Ричард Г. Кимбер приходит к выводу, что «аборигены, по-видимому, не отличались от других народов Земли тем, что, несмотря на в целом гармоничную ситуацию, конфликты все же случались». Он также подчеркивает, что европейские поселенцы в Австралии совершили гораздо больше массовых убийств аборигенов. Ллойд Уорнер предположил, что смерть молодых мужчин позволила сохранить полигинные браки. Мир привел бы к серьезному конфликту между изголодавшимися по сексу молодыми мужчинами и вождями кланов, которые, как правило, имели более одной жены. Полигиния была распространена среди австралийских аборигенов, но не встречалась у большинства других охотников-собирателей. Кэрол Эмбер и Мелвин Эмбер согласны с Гатом в том, что австралийские аборигены были довольно воинственными, как и рыбацкие общины северо-запада Канады, что объясняется закреплением поселений вокруг естественных гаваней, которые создавали здоровый профицит. Калусы из южной Флориды представляли собой более экстремальный пример воинственной рыбацкой общины, совершавшей масштабные рабовладельческие набеги и способной содержать триста постоянных воинов.

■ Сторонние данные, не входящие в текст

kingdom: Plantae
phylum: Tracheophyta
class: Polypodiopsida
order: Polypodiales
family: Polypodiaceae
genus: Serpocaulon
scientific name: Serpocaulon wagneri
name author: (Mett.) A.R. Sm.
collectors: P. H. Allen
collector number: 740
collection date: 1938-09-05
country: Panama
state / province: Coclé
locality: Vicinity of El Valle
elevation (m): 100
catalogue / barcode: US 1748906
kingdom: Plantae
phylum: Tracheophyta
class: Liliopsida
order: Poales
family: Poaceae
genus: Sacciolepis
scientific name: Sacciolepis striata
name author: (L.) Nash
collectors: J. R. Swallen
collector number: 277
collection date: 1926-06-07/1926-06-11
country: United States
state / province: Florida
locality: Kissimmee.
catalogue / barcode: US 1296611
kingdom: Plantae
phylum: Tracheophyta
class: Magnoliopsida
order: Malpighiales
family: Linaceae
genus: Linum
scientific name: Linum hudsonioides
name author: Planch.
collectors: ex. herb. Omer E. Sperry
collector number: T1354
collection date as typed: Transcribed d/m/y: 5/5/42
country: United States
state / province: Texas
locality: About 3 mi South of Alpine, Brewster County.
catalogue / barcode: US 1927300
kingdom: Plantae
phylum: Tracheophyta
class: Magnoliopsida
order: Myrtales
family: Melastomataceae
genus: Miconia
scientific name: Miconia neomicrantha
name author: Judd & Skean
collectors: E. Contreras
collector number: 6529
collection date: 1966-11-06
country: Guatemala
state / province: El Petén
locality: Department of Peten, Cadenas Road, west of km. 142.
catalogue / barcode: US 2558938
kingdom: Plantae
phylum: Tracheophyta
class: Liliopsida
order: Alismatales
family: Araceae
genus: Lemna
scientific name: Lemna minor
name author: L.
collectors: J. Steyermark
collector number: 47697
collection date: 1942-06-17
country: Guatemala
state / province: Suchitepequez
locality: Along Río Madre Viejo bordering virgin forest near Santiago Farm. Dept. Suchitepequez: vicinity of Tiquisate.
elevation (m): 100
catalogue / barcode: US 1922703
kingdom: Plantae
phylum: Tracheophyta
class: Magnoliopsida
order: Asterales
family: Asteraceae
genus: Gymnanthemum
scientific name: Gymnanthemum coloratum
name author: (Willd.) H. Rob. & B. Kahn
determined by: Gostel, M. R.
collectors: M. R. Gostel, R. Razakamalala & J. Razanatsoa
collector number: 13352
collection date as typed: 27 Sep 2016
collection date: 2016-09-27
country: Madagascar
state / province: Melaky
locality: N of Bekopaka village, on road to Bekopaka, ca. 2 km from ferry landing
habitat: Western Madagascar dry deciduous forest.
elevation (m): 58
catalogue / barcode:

Дуглас Фрай и Патрик Сёдерберг проводят более широкое глобальное исследование двадцати одного простого общества охотников-собирателей. В двадцати из них медианный уровень летальности за период от одного до трех лет составил всего три случая. Из этих инцидентов в 64% случаев один убийца и одна жертва - убийство или драка. Лишь в двенадцати случаях из этих двадцати группировок были убиты представители другой группировки. Таким образом, войны между группами были редки, а убийства - более распространены. Ни одна из этих двадцати групп не была австралийской. Исключительной была двадцать первая группа. На ее долю пришлось не менее 76% (тридцать восемь из пятидесяти) от общего числа межгрупповых споров, и это при семи сериях связанных между собой убийств, тогда как на долю остальных двадцати групп пришлось только две серии убийств. Девиантной группой оказались тиви из северной Австралии. Таким образом, коренные жители Австралии были достаточно агрессивны, в то время как в других местах охотники-собиратели воевали редко или не воевали вообще. Возможно, причина в том, что это были клановые общества, порождающие более крупные социальные единицы, резко отграниченные от других кланов. Гат опроверг утверждение Руссо о том, что первобытные народы по своей природе были мирными, но он не показал, что они были очень воинственными. Войны были редки.